> _REQUIREMENT 1_: In the blog post about the new tea cozy, translate this sentence into Spanish: "The inside lining is cut from an old massage-sheet."
> _REQUIREMENT 2_: From the blog post about the new tea cozy, copy word for word the part that opens with the words containing "Madcap said..." and closes with "Anonymous said...".

> _TEXT FOR ANALYSIS_:

============================================================

I needed a new tea-cozy too. ForTOOOitus.

I had the base fabric (a Fasset that I have to keep myself from sticking in my mouth, I love it so much), and the extra fan-blades from a quilt made last year. I also found the buttons in my stash, purchased back in the day when I was still able to lie to myself convincingly enough that I actually believed I was going to sew garments. Probably. I don't really remember buying them, but there they were. I wanted some embroidery on this one, and I didn't have any, so I bought a few skeins of that, and a stained (tea-stained, so it's been broken to the task) cotton doily from the thrift shop. The inside lining is cut from an old massage-sheet.

It's done now. Every day I run my hands and eyes over it and get my fix of colour and texture and satisfaction at having made something that I find both beautiful and useful.

I've made myself an icon.I don't know what I need these bees for, but I can feel the rightness of it, and how they're shaping something inside of me, and pulling at threads of consciousness.

When it's not too hot, I light a beeswax candle in the morning while I drink my honeyed tea and contemplate those bees. If I was really motivated I'd go sit by the raspberry bushes with the whole kit and listen to the bees too. I can do without the stinging, mind you. That's a sensory experience I can remember clearly enough without having to re-enact it.

10 comments:

CG said...

I can find zero sources for this at the moment, but somewhere in my head is the number 16 -- honey bees have 16 brain cells. 16 cells, yet they can dance out directions, gather propolis that inhibits fungus, so many other things. So when I think of bees, I think of this. I think of how one bee is not really "the" animal, but the hive is. I also think of $12/quart for a family business.

Madcap said...

More than 16, according to this article. But still, amazing. And for me too, the fact that the individual bee is in herself really just a cell of the larger organism of the hive, that's worth some quiet time. http://en.wikipedia.org/wiki/List_of_animals_by_number_of_neurons

Anonymous said...

Someone in our line of work will eventually have to write a short pamphlet titled "Uses for old massage-sheets." Toss for it?

============================================================

> _MATERIAL PROVIDED_:
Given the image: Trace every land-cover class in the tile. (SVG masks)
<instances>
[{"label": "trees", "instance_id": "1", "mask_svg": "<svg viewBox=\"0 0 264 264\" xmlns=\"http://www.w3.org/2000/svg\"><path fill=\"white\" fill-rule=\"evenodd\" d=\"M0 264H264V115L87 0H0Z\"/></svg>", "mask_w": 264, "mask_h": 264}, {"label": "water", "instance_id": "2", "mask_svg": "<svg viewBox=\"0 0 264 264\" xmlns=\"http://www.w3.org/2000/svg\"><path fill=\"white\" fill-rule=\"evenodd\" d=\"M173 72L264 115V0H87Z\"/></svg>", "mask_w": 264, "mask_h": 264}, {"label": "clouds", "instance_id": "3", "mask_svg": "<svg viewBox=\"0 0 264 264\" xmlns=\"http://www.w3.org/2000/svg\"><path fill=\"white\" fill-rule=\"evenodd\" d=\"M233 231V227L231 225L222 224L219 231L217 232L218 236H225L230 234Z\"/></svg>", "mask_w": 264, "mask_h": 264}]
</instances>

============================================================

> _TASK RESPONSE 1_: El forro interior está cortado de una vieja sábana de masaje.

> _TASK RESPONSE 2_:
Madcap said...

More than 16, according to this article. But still, amazing. And for me too, the fact that the individual bee is in herself really just a cell of the larger organism of the hive, that's worth some quiet time. http://en.wikipedia.org/wiki/List_of_animals_by_number_of_neurons

Anonymous said...